O Papa Leão XIV recordou neste domingo a beatificação de Nazareno Lanciotti, sacerdote italiano que dedicou grande parte de sua vida ao trabalho missionário no Brasil e foi assassinado após denunciar atividades criminosas na região onde atuava. A menção ocorreu ao final da oração do Angelus, na Praça São Pedro, diante de milhares de fiéis.
Homenagem aos novos beatos
Durante sua manifestação, o pontífice também lembrou outros religiosos recentemente beatificados na Europa. Ao citar os novos beatos, ressaltou que muitos deles foram vítimas de perseguições promovidas por regimes totalitários devido à fidelidade à fé cristã.
Em seguida, voltou a atenção para o caso brasileiro e destacou a trajetória de Nazareno Lanciotti, cuja cerimônia de beatificação foi realizada no sábado, no Mato Grosso.
“Ele também foi mártir porque, em nome do Evangelho, defendia os mais pobres”, afirmou o Papa ao mencionar o sacerdote que trabalhou por décadas no interior brasileiro.
Quem foi Nazareno Lanciotti
Nazareno Lanciotti chegou ao município de Jauru, no Mato Grosso, em 1972. Ao longo de quase três décadas de atuação, fundou a Paróquia Nossa Senhora do Pilar e ficou conhecido por iniciativas religiosas e sociais voltadas à população local.
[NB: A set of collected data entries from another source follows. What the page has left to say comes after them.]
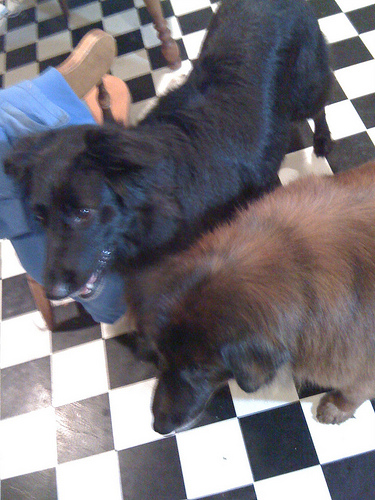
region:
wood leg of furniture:
[144, 0, 181, 70]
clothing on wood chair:
[1, 29, 131, 329]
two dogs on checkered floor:
[0, 1, 374, 437]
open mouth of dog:
[51, 252, 111, 301]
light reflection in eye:
[76, 208, 89, 218]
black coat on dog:
[6, 1, 334, 303]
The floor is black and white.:
[0, 366, 113, 498]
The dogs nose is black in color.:
[149, 411, 175, 435]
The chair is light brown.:
[66, 27, 120, 90]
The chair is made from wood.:
[73, 27, 123, 89]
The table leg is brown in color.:
[140, 0, 185, 70]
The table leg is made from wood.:
[141, 0, 183, 70]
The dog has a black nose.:
[42, 281, 69, 300]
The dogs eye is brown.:
[74, 208, 91, 218]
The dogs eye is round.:
[73, 202, 91, 220]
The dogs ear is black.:
[83, 126, 156, 171]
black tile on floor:
[322, 131, 372, 170]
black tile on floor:
[316, 448, 372, 498]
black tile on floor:
[235, 399, 320, 482]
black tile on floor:
[115, 436, 185, 498]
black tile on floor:
[1, 466, 58, 499]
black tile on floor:
[52, 390, 114, 465]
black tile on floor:
[172, 381, 237, 434]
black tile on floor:
[293, 376, 326, 398]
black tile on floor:
[1, 353, 52, 422]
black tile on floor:
[102, 328, 159, 390]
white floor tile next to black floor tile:
[48, 339, 108, 407]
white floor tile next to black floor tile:
[54, 450, 123, 498]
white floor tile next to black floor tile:
[108, 376, 176, 449]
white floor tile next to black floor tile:
[176, 416, 254, 498]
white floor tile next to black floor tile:
[227, 358, 298, 417]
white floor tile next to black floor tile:
[300, 391, 374, 465]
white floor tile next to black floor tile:
[253, 462, 331, 497]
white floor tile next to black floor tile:
[276, 173, 335, 186]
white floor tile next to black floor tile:
[0, 237, 28, 281]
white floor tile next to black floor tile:
[2, 309, 51, 367]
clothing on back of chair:
[1, 30, 130, 327]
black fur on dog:
[6, 0, 332, 305]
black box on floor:
[238, 398, 319, 479]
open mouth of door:
[47, 252, 110, 302]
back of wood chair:
[58, 29, 118, 125]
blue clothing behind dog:
[0, 67, 125, 323]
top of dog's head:
[131, 253, 286, 433]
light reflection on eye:
[76, 207, 89, 217]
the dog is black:
[4, 36, 173, 316]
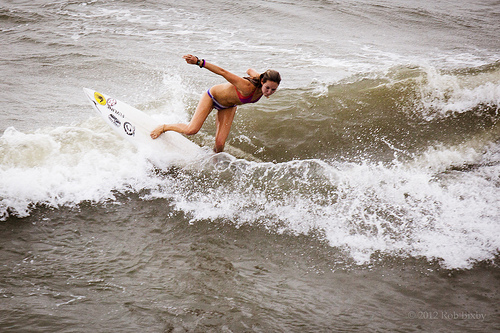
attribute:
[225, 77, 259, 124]
bikini top — red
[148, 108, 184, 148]
foot — bare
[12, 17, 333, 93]
ocean — calm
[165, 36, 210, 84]
bands — colorful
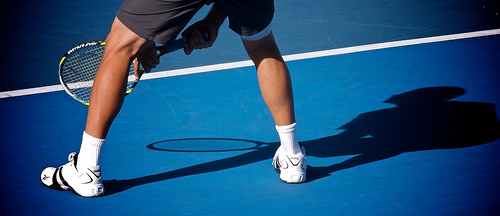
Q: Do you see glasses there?
A: No, there are no glasses.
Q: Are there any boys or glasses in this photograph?
A: No, there are no glasses or boys.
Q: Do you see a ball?
A: No, there are no balls.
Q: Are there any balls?
A: No, there are no balls.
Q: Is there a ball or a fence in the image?
A: No, there are no balls or fences.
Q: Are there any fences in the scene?
A: No, there are no fences.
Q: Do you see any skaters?
A: No, there are no skaters.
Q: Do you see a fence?
A: No, there are no fences.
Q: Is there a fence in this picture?
A: No, there are no fences.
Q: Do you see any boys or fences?
A: No, there are no fences or boys.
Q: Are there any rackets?
A: Yes, there is a racket.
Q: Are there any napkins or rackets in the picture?
A: Yes, there is a racket.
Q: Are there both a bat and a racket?
A: No, there is a racket but no bats.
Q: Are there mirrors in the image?
A: No, there are no mirrors.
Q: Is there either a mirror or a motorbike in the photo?
A: No, there are no mirrors or motorcycles.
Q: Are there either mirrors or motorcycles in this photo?
A: No, there are no mirrors or motorcycles.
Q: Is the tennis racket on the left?
A: Yes, the tennis racket is on the left of the image.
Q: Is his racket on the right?
A: No, the tennis racket is on the left of the image.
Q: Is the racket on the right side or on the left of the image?
A: The racket is on the left of the image.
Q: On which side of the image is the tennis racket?
A: The tennis racket is on the left of the image.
Seu trabalho ultrapassava as atividades tradicionais da vida paroquial. O sacerdote denunciava situações envolvendo exploração de menores, prostituição e tráfico de drogas, temas que provocavam forte impacto na região.
Segundo o histórico apresentado durante o processo de beatificação, sua atuação em defesa dos mais vulneráveis acabou transformando o religioso em alvo de grupos criminosos.
- Atuou em Jauru a partir de 1972;
- Fundou a Paróquia Nossa Senhora do Pilar;
- Desenvolveu ações evangelizadoras e sociais;
- Denunciou crimes ligados à exploração de menores;
- Também combateu prostituição e tráfico de drogas.
Assassinato levou ao reconhecimento como mártir
Em 2001, Nazareno Lanciotti foi baleado dentro de sua residência. O missionário não resistiu aos ferimentos e morreu após o ataque.
A Igreja Católica reconheceu que sua morte teve relação direta com a missão que exercia e com as denúncias feitas ao longo dos anos. Esse entendimento foi determinante para que o sacerdote fosse reconhecido como mártir, condição que abriu caminho para a beatificação.
A cerimônia realizada no sábado foi presidida pelo cardeal João Braz de Aviz, prefeito emérito do Dicastério para os Institutos de Vida Consagrada e Sociedades de Vida Apostólica.
Papa também falou sobre Espanha e Filipinas
Após mencionar os novos beatos, Leão XIV agradeceu pela recente viagem apostólica realizada à Espanha. O pontífice dirigiu palavras de gratidão aos bispos, religiosos e fiéis espanhóis, além de fazer referência especial ao rei Felipe VI.
Na mesma mensagem, o Papa voltou seus pensamentos às Filipinas, atingidas por um terremoto de magnitude 7,8 registrado em 8 de junho. O tremor teve epicentro na região de Mindanao e deixou mais de 40 mortos, centenas de feridos e mais de 32 mil pessoas desabrigadas.
Ao final da manifestação, Leão XIV afirmou que reza pelas vítimas, pelos familiares dos mortos e por todos os afetados pela tragédia, enquanto a Igreja acompanha os desdobramentos da situação nas áreas atingidas pelo terremoto.